Jürgen Kuhlmann: Kat-holische Gedanken

Zirkel über Linkskatholizismus

[aus dem vorkonziliaren Germanikum]


Unser kleiner Zirkel (6 Teilnehmer) hatte sich vorgenommen, etwas in den Fragenkreis einzudringen, welchen, freilich recht ungenau, dieses Schlagwort umschreibt. Wir lasen also in Mußestunden verschiedene "linke" Autoren; hatte einer sein Referat vorbereitet, dann wurde Versammlung gehalten. Ergebnisse:

1. Eine gewisse Vertrautheit mit vielen aktuellen Fragen.

2. Die Einsicht, daß von links zwar manches Gift, und viel Blech kommt (wie ja von anderswo auch), daß wir aber nicht darum das Gold wegwerfen dürfen, das dort angeboten wird (1 Thess 5,21!).

3. Die befreiende Erkenntnis, daß der Gegensatz links-rechts wohl wichtig, aber für Christen doch letztlich nicht mehr da ist. Das aufzuzeigen, sei ein bescheidener Vorschlag zur Behebung der eigentlichen, der terminologischen Schwierigkeit, in Kürze dargelegt.

Die These ist die: Die Fragen, welche zwischen rechts und links verhandelt werden, können mittels der Begriffe irgendeiner Philosophie nicht richtig gestellt noch gelöst werden; wohl aber mit theologischen Begriffen besonderer Art: Bestimmte Sinn-Schichten in uns sowie bestimmte konkrete, von uns zu entscheidende Situationen sind nämlich Antitypen, und darum begrifflich nur zu erfassen als heutige, analoge Verwirklichungen derselben Verständlichkeitsgehalte, die Gott in ihren Typen, das heißt bestimmten Ereignissen der Heilsgeschichte, mit der unfehlbaren Sicherheit seiner Offenbarung für uns niedergelegt hat.

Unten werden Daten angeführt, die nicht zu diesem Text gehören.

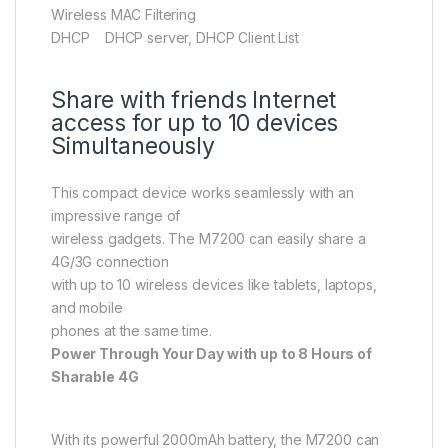
Wireless MAC Filtering
DHCP DHCP server, DHCP Client List
Share with friends Internet
access for up to 10 devices
Simultaneously
This compact device works seamlessly with an
impressive range of
wireless gadgets. The M7200 can easily share a
4G/3G connection
with up to 10 wireless devices like tablets, laptops,
and mobile
phones at the same time.
Power Through Your Day with up to 8 Hours of
Sharable 4G
With its powerful 2000mAh battery, the M7200 can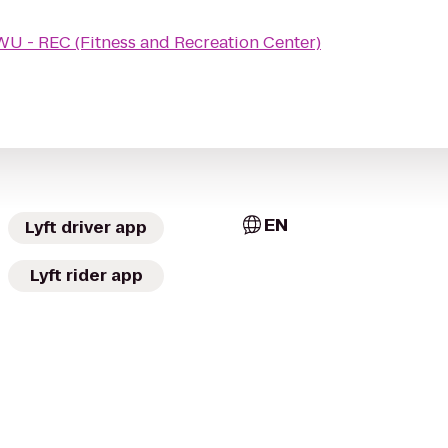
U - REC (Fitness and Recreation Center)
EN
Lyft driver app
Lyft rider app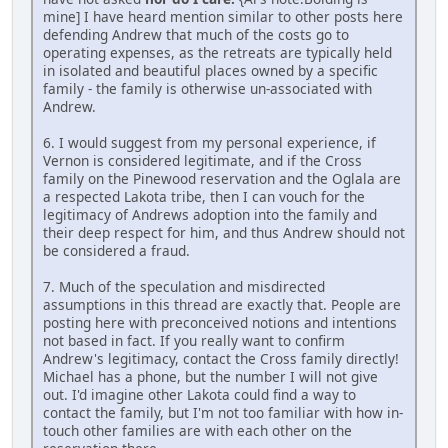
mine] I have heard mention similar to other posts here
defending Andrew that much of the costs go to
operating expenses, as the retreats are typically held
in isolated and beautiful places owned by a specific
family - the family is otherwise un-associated with
Andrew.
6. I would suggest from my personal experience, if
Vernon is considered legitimate, and if the Cross
family on the Pinewood reservation and the Oglala are
a respected Lakota tribe, then I can vouch for the
legitimacy of Andrews adoption into the family and
their deep respect for him, and thus Andrew should not
be considered a fraud.
7. Much of the speculation and misdirected
assumptions in this thread are exactly that. People are
posting here with preconceived notions and intentions
not based in fact. If you really want to confirm
Andrew's legitimacy, contact the Cross family directly!
Michael has a phone, but the number I will not give
out. I'd imagine other Lakota could find a way to
contact the family, but I'm not too familiar with how in-
touch other families are with each other on the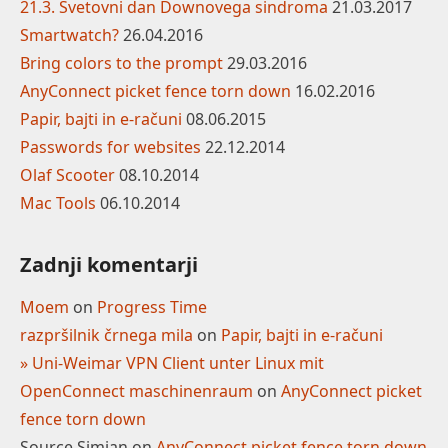
21.3. Svetovni dan Downovega sindroma
21.03.2017
Smartwatch?
26.04.2016
Bring colors to the prompt
29.03.2016
AnyConnect picket fence torn down
16.02.2016
Papir, bajti in e-računi
08.06.2015
Passwords for websites
22.12.2014
Olaf Scooter
08.10.2014
Mac Tools
06.10.2014
Zadnji komentarji
Moem
on
Progress Time
razpršilnik črnega mila
on
Papir, bajti in e-računi
» Uni-Weimar VPN Client unter Linux mit
OpenConnect maschinenraum
on
AnyConnect picket
fence torn down
Source Simian
on
AnyConnect picket fence torn down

Hier für uns wichtig sind folgende Geschehnisse: Noe-Bund, Sinai-Bund, Menschwerdung, Wiederkunft Christi.

Der Noe-Bund mit der ganzen Menschheit bedeutet als Kategorie das in den Christen, worin sie mit allen übereinkommen. Für die in dieser Schicht sich erhebenden "menschlichen" Fragen (von Tischsitten bis zur Staatsverfassung) sind darum Entscheidungsmittel: Vernunftüberlegung, Gespräch, Kompromiß, zur Not Kampf.

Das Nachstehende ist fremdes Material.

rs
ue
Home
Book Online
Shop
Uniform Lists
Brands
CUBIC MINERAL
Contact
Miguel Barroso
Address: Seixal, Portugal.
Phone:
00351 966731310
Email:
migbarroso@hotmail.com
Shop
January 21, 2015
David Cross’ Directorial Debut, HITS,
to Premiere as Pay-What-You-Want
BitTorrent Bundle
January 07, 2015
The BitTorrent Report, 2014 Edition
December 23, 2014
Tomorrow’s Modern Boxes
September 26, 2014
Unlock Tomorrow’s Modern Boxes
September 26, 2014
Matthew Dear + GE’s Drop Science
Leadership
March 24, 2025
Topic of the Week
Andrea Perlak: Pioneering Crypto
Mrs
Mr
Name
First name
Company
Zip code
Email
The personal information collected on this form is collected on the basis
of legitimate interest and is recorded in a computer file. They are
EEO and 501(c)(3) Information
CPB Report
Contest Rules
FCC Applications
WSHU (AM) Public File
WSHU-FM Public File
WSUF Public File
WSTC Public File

Das Jüdische bedeutet als Kategorie fürs neue Israel, die Kirche, und all ihre Glieder, das, wozu Gott sie im neuen Bund erwählt und ausgesondert hat. Was dagegen steht, ist "heidnisch". Entscheidungsmittel sind: Weisung der Hierarchie (Königsamt), Schöpfen aus der Tradition (atl. Priesteramt) sowie der Ruf des von Gott selbst gesandten Propheten. Die Möglichkeiten ihrer mannigfaltigen Konflikte siehe im AT!

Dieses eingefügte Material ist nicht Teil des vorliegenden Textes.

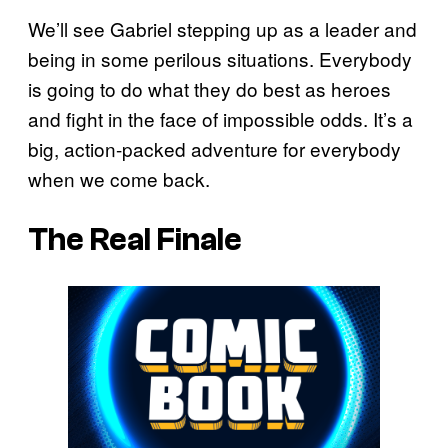
We’ll see Gabriel stepping up as a leader and
being in some perilous situations. Everybody
is going to do what they do best as heroes
and fight in the face of impossible odds. It’s a
big, action-packed adventure for everybody
when we come back.
The Real Finale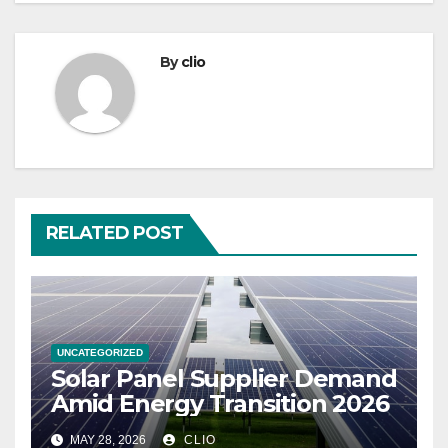
By
clio
RELATED POST
UNCATEGORIZED
Solar Panel Supplier Demand
Amid Energy Transition 2026
MAY 28, 2026
CLIO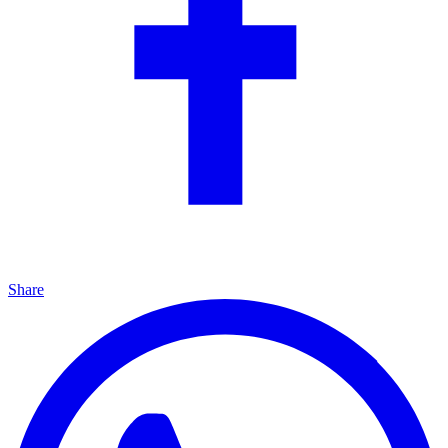
Share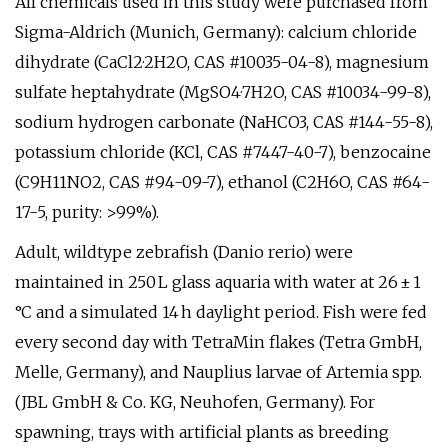
All chemicals used in this study were purchased from
Sigma-Aldrich (Munich, Germany): calcium chloride
dihydrate (CaCl2·2H2O, CAS #10035-04-8), magnesium
sulfate heptahydrate (MgSO4·7H2O, CAS #10034-99-8),
sodium hydrogen carbonate (NaHCO3, CAS #144-55-8),
potassium chloride (KCl, CAS #7447-40-7), benzocaine
(C9H11NO2, CAS #94-09-7), ethanol (C2H6O, CAS #64-
17-5, purity: >99%).
Adult, wildtype zebrafish (Danio rerio) were
maintained in 250 L glass aquaria with water at 26 ± 1
°C and a simulated 14 h daylight period. Fish were fed
every second day with TetraMin flakes (Tetra GmbH,
Melle, Germany), and Nauplius larvae of Artemia spp.
(JBL GmbH & Co. KG, Neuhofen, Germany). For
spawning, trays with artificial plants as breeding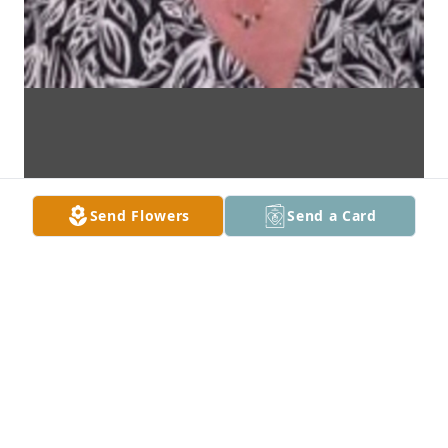
Send Flowers
Send a Card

Wie jedoch sind die Fragen zu lösen, wo menschliche Rechte und Pflichten gegen den jüdischen Auftrag gehen (Ketzerbehandlung usw.)?

Christus hat (Eph 2,14) die Wand zwischen Juden und Heiden grundsätzlich niedergerissen; wie langsam dies aber im einzelnen der Kirche bewußt wird, zeigen, typisch, die judaistischen Streitigkeiten der Urgemeinde, und antitypisch die Kirchengeschichte.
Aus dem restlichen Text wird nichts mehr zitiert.